The founding of new Eras in the names of Vikrama and Shalivahana signifies the supreme importance accorded in the Hindu history ad tradition for safeguarding the nation’s freedom and sovereignty. As such, the continuing tradition of the two Eras has helped to keep aglow the spirit of national freedom in the nation’s mind.
As a happy and meaningful coincidence, the great founder of the Rashtreeya Swayamsevak Sangh (RSS) Dr. Keshav Baliram Hedgewar, was also born on this very day of Yugaadi of (1889).
Dr. Hedgewar was born of poor parents in Nagpur in 1889. Even as a child, his flaming spirit of patriotism was transparent to one and all. As a tiny tot he asked questions which amazed his elders: “How could these handful of foreigners (the English) coming from six thousand miles away become our masters?”. Even as a school boy, he entered the arena of freedom movement and bore its brunt. He graduated from the Calcutta Medical College. But he had long back vowed to remain a bachelor and dedicate himself at the altar of the motherland. He chose to become the `Doctor of the Nation’.
At Nagpur he plunged into the various freedom struggles, as the duck takes to water. He underwent hard terms in prison. He participated in social activities as well. But in none of these he find the final means of national emancipation. After deep cogitation, the Doctor made his diagnosis: absence of national awareness, i.e., utter lack of the feeling of being the organic limbs of a single national life, and the resultant mutual selfish feuds – well, it was these which had eaten into the vitals of our nation over the last one thousand years.

☆ ☆ ☆ ☆ ☆ ☆ ☆

Extend the account of Dr. Hedgewar, starting after its last sentence. The data that comes next has no connection to the account of Dr. Hedgewar.

☆ ☆ ☆ ☆ ☆ ☆ ☆

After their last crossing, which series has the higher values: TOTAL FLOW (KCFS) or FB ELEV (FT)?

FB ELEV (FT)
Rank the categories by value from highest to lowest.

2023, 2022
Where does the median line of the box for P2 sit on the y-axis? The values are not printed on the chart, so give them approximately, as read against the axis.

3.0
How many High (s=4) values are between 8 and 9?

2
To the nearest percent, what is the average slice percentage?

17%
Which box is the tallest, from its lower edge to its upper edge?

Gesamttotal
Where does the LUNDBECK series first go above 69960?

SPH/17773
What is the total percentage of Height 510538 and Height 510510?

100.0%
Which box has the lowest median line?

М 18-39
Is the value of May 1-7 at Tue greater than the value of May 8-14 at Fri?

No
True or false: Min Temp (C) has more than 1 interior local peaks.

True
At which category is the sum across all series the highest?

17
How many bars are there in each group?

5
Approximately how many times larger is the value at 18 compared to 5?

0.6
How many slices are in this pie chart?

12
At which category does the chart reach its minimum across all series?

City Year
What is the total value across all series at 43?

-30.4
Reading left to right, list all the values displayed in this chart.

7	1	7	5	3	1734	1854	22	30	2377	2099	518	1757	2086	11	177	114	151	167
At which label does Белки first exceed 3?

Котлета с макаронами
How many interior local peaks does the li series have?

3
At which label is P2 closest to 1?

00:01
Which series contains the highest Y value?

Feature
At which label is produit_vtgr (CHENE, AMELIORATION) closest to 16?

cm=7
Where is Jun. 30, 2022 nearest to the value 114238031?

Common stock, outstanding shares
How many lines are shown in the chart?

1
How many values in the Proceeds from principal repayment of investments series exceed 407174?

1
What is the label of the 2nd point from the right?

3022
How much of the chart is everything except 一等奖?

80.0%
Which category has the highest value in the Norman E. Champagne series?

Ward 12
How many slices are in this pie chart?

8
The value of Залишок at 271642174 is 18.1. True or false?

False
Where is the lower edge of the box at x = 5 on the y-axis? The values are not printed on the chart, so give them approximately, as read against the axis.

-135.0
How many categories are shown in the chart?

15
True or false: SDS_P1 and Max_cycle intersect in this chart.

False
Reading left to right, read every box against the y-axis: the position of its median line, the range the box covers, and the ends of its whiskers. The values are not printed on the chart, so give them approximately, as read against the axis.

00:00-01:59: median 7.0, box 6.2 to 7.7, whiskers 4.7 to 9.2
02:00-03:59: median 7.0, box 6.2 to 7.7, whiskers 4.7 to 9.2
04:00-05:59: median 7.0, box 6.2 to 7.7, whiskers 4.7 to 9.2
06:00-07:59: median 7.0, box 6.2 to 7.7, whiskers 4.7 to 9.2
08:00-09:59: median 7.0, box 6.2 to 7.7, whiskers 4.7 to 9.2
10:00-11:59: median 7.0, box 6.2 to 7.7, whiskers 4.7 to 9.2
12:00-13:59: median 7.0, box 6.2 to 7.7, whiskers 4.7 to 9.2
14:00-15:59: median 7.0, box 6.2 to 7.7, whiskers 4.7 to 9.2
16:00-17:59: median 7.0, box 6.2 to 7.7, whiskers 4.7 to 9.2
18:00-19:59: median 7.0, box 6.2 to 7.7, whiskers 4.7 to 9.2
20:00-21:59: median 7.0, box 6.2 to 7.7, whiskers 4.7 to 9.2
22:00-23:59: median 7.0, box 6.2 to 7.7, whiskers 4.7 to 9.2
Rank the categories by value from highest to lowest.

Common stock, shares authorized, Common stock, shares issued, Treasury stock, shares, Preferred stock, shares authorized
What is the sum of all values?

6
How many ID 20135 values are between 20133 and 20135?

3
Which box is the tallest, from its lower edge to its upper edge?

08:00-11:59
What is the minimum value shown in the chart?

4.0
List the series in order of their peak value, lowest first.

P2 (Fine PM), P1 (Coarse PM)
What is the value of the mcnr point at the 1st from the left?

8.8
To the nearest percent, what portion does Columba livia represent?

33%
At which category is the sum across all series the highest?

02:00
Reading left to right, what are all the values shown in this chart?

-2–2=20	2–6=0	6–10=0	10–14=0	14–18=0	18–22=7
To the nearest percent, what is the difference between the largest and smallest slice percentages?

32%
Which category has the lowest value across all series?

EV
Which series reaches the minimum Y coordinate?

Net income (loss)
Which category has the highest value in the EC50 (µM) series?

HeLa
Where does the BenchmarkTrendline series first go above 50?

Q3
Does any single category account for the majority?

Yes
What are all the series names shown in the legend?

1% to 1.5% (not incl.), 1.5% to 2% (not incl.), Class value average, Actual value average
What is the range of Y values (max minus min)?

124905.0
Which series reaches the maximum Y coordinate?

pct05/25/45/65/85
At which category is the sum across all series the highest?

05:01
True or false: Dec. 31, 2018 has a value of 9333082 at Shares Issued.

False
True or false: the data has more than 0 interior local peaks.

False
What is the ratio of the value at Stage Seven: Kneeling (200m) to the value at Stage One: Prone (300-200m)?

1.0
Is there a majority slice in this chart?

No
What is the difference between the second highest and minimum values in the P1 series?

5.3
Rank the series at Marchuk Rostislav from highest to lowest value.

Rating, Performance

☆ ☆ ☆ ☆ ☆ ☆ ☆

# RESULT OF THIS TASK:
The Doctor therefore concluded that a national organization to instill true national consciousness and cohesion was the one supreme need of the hour. The Doctor also formulated the actual ways and means of achieving it. As a result, in 1925 on the auspicious Vijayadashami day – the Day of Victory in our national tradition – the Rashtreeya Swayamsevak Sangh was born.
The Sangh, too, by the creation of its dedicated, disciplined and organized strength of the people, has vowed to destroy the various evils corroding our social life from within the set at naught the attacks from without as well. Verily, the RSS is justifying its epoch making role in the same tradition of our heroic ancestors like Vikrama, Shalivahana and a host of other national saviours.
Baishaakhi, which follows Yugaadi, is the first day of the Hindu Solar Year (2nd week of April). In Punjab and certain other northern parts, it is an occasion for unbounded religious fervor and mass participation in festivities.